Reproduce the listing below verbatim, beginning with its first line and going on through the line that contains "Reading right to left, list".

───── Records for this task

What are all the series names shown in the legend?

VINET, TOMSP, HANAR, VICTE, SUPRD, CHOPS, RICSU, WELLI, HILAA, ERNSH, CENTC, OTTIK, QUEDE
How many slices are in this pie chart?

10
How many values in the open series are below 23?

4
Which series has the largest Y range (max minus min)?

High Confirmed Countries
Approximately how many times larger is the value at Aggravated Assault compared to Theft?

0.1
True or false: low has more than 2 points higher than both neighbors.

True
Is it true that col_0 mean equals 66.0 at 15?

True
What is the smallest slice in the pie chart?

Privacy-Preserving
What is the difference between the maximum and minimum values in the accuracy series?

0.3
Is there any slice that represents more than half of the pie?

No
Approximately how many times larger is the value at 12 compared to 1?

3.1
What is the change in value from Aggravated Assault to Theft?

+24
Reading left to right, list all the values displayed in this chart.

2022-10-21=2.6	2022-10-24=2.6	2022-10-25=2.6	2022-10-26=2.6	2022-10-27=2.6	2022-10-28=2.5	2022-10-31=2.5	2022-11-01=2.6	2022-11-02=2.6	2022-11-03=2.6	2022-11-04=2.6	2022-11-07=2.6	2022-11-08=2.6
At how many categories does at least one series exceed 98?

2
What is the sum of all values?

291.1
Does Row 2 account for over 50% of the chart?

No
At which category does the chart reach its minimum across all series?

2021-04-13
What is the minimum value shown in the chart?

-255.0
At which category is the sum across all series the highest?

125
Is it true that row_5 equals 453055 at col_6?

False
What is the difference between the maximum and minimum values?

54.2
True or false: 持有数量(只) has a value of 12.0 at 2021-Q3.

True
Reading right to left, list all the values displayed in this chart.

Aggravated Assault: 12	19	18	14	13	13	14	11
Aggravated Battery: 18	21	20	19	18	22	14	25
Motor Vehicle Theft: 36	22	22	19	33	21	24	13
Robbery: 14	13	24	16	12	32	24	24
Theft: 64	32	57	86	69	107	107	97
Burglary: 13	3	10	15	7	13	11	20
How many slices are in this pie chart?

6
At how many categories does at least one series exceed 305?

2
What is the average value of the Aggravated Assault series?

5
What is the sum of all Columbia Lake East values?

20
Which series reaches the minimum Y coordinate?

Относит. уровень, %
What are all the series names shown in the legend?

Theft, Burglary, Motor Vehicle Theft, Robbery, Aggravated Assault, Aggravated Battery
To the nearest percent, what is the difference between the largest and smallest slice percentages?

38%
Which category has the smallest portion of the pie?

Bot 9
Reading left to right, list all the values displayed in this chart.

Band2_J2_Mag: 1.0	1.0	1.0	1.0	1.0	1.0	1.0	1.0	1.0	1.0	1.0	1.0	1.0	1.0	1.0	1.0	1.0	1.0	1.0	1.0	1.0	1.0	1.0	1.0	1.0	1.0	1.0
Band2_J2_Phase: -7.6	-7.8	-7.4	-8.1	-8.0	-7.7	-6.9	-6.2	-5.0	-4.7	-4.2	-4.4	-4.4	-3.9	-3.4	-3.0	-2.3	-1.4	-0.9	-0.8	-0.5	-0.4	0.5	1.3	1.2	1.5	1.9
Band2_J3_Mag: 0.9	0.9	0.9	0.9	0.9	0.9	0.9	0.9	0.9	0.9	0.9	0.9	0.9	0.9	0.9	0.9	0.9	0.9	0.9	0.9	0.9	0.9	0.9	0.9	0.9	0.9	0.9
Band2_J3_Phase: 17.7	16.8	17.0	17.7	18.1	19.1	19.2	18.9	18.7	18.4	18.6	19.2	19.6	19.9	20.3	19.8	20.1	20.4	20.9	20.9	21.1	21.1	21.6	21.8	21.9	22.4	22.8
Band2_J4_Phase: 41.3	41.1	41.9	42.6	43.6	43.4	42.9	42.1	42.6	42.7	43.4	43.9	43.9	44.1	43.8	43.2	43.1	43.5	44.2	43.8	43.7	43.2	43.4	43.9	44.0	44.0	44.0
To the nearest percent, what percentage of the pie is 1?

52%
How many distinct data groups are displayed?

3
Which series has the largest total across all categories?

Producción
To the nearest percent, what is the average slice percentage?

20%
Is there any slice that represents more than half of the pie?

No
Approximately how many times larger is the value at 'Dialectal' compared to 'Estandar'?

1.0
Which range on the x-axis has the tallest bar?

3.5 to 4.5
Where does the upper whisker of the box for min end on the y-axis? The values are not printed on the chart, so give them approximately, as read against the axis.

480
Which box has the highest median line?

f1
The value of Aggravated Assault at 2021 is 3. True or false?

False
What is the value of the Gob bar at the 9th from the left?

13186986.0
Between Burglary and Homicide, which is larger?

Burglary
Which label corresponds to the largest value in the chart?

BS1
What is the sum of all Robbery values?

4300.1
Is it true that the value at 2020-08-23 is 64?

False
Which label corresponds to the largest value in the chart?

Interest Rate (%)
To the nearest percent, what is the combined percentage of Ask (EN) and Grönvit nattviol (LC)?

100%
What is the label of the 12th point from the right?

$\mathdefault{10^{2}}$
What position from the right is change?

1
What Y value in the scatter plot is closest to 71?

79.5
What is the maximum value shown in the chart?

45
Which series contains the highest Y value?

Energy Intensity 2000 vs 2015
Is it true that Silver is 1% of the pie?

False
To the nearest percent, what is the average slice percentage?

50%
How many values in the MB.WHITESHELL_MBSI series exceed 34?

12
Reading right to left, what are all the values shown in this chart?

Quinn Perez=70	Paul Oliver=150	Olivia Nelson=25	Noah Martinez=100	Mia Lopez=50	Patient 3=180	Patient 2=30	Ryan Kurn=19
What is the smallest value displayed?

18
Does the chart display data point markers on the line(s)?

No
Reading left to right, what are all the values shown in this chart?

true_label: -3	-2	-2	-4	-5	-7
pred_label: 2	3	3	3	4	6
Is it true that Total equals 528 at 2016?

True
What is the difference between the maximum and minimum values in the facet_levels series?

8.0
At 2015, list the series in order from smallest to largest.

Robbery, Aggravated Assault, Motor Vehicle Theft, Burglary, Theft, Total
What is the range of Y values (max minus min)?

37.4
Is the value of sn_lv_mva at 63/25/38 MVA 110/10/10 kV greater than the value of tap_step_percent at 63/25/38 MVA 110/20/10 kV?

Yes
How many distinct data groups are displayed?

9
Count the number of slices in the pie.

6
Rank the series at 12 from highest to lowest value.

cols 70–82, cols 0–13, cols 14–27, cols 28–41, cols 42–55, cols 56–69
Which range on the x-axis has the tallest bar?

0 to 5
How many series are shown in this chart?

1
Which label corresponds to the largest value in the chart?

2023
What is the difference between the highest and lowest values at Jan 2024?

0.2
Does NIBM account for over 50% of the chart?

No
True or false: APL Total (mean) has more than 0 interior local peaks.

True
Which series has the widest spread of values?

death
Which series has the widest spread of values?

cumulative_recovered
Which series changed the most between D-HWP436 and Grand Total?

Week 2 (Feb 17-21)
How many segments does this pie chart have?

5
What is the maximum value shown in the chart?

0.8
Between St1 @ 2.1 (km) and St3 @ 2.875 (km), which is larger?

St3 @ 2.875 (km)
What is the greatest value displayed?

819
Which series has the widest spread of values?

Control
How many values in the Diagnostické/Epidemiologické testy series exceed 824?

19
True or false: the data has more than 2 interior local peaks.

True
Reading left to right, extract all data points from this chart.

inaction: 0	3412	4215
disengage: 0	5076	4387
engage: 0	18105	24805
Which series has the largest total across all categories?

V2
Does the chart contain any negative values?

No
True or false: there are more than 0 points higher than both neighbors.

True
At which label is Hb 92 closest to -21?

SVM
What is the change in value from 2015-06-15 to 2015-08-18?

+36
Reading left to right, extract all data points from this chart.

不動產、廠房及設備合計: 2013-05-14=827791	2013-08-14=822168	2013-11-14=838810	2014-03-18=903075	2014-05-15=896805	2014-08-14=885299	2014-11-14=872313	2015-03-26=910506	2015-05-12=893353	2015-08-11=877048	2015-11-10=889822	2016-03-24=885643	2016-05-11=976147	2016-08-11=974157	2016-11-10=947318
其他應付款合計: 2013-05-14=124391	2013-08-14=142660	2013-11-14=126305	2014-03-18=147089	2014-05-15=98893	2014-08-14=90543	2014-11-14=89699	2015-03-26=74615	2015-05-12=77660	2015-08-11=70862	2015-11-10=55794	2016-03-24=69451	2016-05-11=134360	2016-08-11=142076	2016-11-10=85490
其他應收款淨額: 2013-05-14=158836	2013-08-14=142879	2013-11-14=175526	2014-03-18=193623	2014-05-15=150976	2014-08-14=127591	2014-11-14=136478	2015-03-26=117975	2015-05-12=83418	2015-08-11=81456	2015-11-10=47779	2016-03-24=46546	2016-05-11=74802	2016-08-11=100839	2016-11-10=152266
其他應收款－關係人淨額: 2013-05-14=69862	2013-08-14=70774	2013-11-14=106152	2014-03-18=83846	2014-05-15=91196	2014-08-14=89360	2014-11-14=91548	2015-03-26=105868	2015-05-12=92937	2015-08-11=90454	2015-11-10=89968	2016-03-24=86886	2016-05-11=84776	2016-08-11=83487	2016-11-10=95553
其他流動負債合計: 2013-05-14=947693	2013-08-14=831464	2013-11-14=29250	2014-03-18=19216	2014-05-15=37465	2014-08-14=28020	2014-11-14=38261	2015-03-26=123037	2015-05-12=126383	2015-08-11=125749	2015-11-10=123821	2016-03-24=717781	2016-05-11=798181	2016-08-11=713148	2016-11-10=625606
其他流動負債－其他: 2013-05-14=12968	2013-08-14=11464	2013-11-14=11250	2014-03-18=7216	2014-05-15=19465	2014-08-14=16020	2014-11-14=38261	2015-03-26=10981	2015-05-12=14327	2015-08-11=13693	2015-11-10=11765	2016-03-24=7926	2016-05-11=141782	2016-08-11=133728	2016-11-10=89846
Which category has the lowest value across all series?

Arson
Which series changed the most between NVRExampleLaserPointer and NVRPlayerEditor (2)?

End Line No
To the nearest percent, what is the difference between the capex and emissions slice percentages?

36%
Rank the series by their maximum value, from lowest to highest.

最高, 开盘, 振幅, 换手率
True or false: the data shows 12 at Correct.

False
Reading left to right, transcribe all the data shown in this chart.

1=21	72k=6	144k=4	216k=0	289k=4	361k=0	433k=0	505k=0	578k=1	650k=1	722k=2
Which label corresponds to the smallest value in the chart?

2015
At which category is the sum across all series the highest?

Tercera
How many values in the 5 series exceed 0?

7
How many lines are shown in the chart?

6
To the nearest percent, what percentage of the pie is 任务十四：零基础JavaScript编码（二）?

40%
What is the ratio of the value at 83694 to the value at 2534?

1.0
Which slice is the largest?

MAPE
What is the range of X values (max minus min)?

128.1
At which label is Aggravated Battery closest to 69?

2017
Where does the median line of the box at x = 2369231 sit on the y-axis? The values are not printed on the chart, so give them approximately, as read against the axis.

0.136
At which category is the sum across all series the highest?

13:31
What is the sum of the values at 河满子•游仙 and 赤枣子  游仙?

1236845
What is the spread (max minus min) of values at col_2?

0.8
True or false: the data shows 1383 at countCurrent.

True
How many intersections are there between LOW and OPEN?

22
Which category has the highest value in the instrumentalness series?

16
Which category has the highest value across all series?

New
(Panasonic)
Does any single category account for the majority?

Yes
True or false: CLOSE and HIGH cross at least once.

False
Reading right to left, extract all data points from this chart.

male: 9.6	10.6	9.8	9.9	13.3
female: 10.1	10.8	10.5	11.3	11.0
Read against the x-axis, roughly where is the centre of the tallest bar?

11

──────────

Reply
What are all the series names shown in the legend?

VINET, TOMSP, HANAR, VICTE, SUPRD, CHOPS, RICSU, WELLI, HILAA, ERNSH, CENTC, OTTIK, QUEDE
How many slices are in this pie chart?

10
How many values in the open series are below 23?

4
Which series has the largest Y range (max minus min)?

High Confirmed Countries
Approximately how many times larger is the value at Aggravated Assault compared to Theft?

0.1
True or false: low has more than 2 points higher than both neighbors.

True
Is it true that col_0 mean equals 66.0 at 15?

True
What is the smallest slice in the pie chart?

Privacy-Preserving
What is the difference between the maximum and minimum values in the accuracy series?

0.3
Is there any slice that represents more than half of the pie?

No
Approximately how many times larger is the value at 12 compared to 1?

3.1
What is the change in value from Aggravated Assault to Theft?

+24
Reading left to right, list all the values displayed in this chart.

2022-10-21=2.6	2022-10-24=2.6	2022-10-25=2.6	2022-10-26=2.6	2022-10-27=2.6	2022-10-28=2.5	2022-10-31=2.5	2022-11-01=2.6	2022-11-02=2.6	2022-11-03=2.6	2022-11-04=2.6	2022-11-07=2.6	2022-11-08=2.6
At how many categories does at least one series exceed 98?

2
What is the sum of all values?

291.1
Does Row 2 account for over 50% of the chart?

No
At which category does the chart reach its minimum across all series?

2021-04-13
What is the minimum value shown in the chart?

-255.0
At which category is the sum across all series the highest?

125
Is it true that row_5 equals 453055 at col_6?

False
What is the difference between the maximum and minimum values?

54.2
True or false: 持有数量(只) has a value of 12.0 at 2021-Q3.

True
Reading right to left, list all the values displayed in this chart.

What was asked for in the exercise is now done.